Конъюнктуры Земли и времени. Геополитические и хронополитические интеллектуальные расследования (Цымбурский) - страница 183

И, однако же, именно наличие этого «значимого нуля» определило гигантскую роль боденовского термина в эволюции западной политической мысли – как двуполюсного в своей глубинной формуле термина-«амфибии». Именно член новообразованного фрейма, выраженный у Бодена нулем, становится ядром понимания суверенитета в парадигме «суверенитета признания». Суверенен лишь тот, кто признан внешним сообществом в этой роли, – концептуальная схема, подтвердившаяся на наших глазах в дни битвы за Кувейт.


Кажется очевидным, что многовековые споры насчет локуса суверенной власти не имеют никакого отношения к глубинной структуре понятия «суверенитет» как такового: они касаются лишь модусов воплощения данного понятия в истории.

Мне уже приходилось писать о выделимости в истории Нового времени четырех таких модусов. Суверенитет монархов, абсорбирующий суверенные права всего военно-политического, феодального сословия[32], вытесняется «суверенитетом народа», то есть изначально – слоя собственников, а в последующем осмыслении – хозяйственной и гражданской общности постоянного населения страны. С XIX века «народный суверенитет» контаминируется с «суверенитетом нации», где «нация» отождествляется с интегративными структурами государственности, в конечном счете – с государством как целым[33]. Наконец, в том же веке у «суверенитета нации» возникает концепт-пароним «право наций на самоопределение», что на практике означает право достаточно крупного этноса на создание государства, обслуживающего его интересы.

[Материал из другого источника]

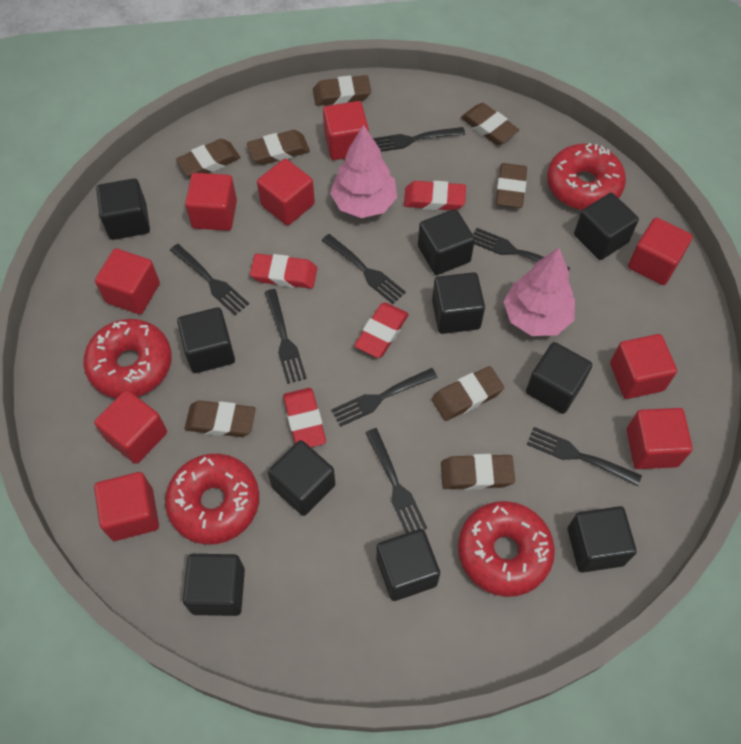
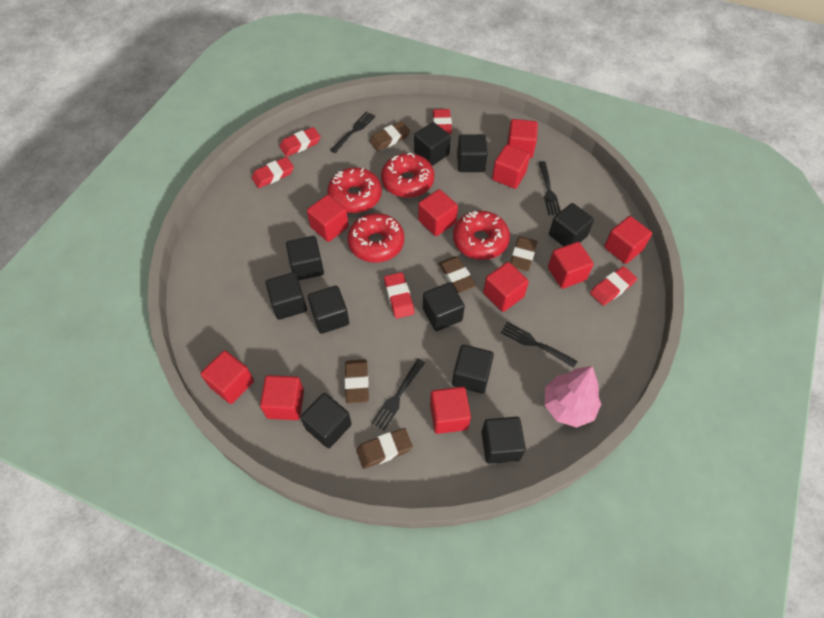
black fork: [170,244,249,315] [265,289,307,384] [322,234,406,304] [331,368,438,427] [365,428,427,533] [373,127,465,152] [473,228,570,271] [526,427,642,486] = 8 -> [330,111,376,153] [371,359,425,431] [501,322,577,368] [538,161,561,215] = 4
brown eraser: [176,139,240,177] [185,401,256,437] [247,130,310,165] [313,75,371,106] [432,366,504,421] [441,454,515,490] [461,103,519,145] [496,163,527,208] = 8 -> [345,359,369,404] [356,428,413,469] [369,121,410,151] [438,256,476,293] [510,236,537,271] = 5
pink tree: [330,125,397,218] [504,248,575,336] = 2 -> [544,366,601,428] = 1
red cube: [94,390,167,464] [94,472,159,541] [95,248,160,314] [185,173,237,231] [257,159,315,226] [323,101,369,160] [610,334,677,399] [627,408,693,469] [628,217,693,285] = 9 -> [200,350,254,404] [260,375,304,420] [307,195,349,242] [418,189,458,236] [430,387,471,434] [483,262,529,312] [492,145,530,189] [507,119,538,158] [548,242,594,289] [604,216,652,264] = 10
red eraser: [250,254,317,289] [283,388,326,447] [354,303,409,358] [404,181,466,210] = 4 -> [251,157,294,188] [279,127,321,157] [384,272,414,319] [433,109,452,134] [590,266,637,306] = 5

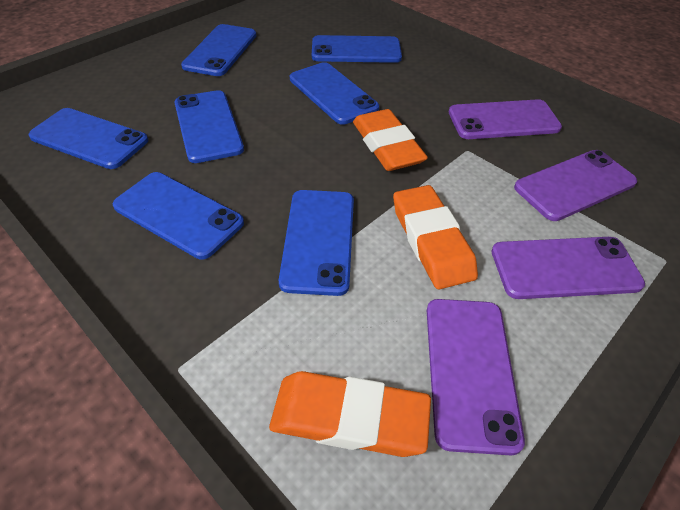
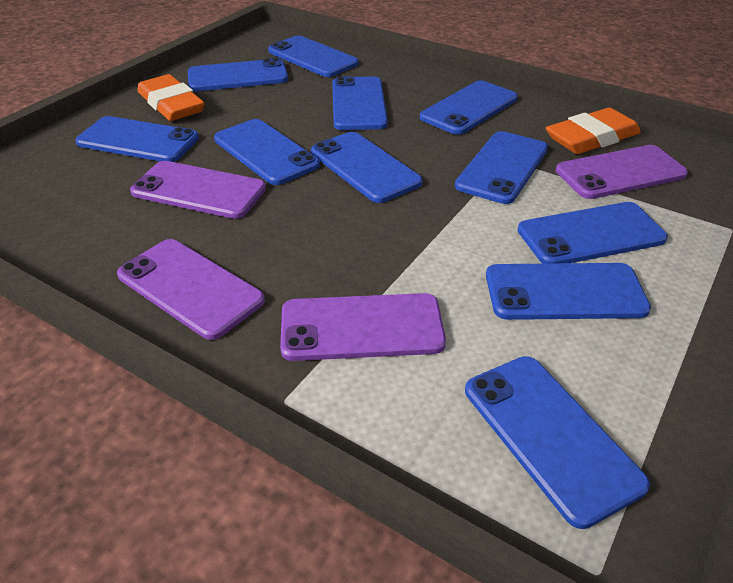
blue phone: [28,108,148,169] [112,172,244,259] [174,90,244,163] [181,24,257,76] [279,190,354,296] [290,62,379,125] [312,35,402,63] = 7 -> [75,116,199,162] [188,58,288,91] [214,119,320,185] [268,36,359,77] [311,132,423,203] [332,76,388,130] [420,80,518,135] [455,131,548,204] [465,356,650,529] [486,263,651,320] [517,202,668,264] = 11
orange eraser: [269,371,431,457] [353,109,428,171] [393,185,478,289] = 3 -> [137,74,205,121] [546,108,641,154] = 2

Эти четыре модуса воплощения суверенитета, по моему мнению, соответствуют четырем ключевым функциям социальных систем по Т. Парсонсу и дают нам завершенную парадигму идеологических паттернов, которыми может оперировать политический режим в обоснование своих претензий на «внешний» и «внутренний» суверенитет Из этих паттернов три приписывают режиму свойства доверенного представителя некоего мифологического «подлинного суверена» (народа, нации-этноса или нации-государства), и лишь один, феодально-абсолютистский, при всех ссылках на «божественное помазанничество» суверенов и так далее, характеризуется реалистическим минимумом разрыва между природой режима и его репрезентацией.

Каждый такой образ есть одновременно набор условностей, каковые режим обязуется соблюдать в обмен на повиновение управляемых. Давно отмечено, к каким вывертам и двусмысленностям обязывают режим его декларации насчет «суверенитета большинства» или «суверенитета электората», означающие на деле обязательство данного режима быть «чувствительным ко всем влияниям», которые, суммировавшись, давали бы в итоге «волю большинства» [см. Benn 1969: 84; Stankiewicz 1969: 297]. Напротив, доктрина суверенитета нации-государства как организма, способного иметь собственные – «высшие» – интересы, не совпадающие с интересами ни одной из конкретных групп населения, облегчает режиму жизнь, делая правящую бюрократию его важнейшей референтной группой. Ориентируясь на тот или иной модус воплощения суверенитета или на их комбинацию, режим делает ставку на социальные функции, которые в данную эпоху общество ценит выше всего и во имя которых оно наиболее склонно подчиниться отчуждаемой государственной власти.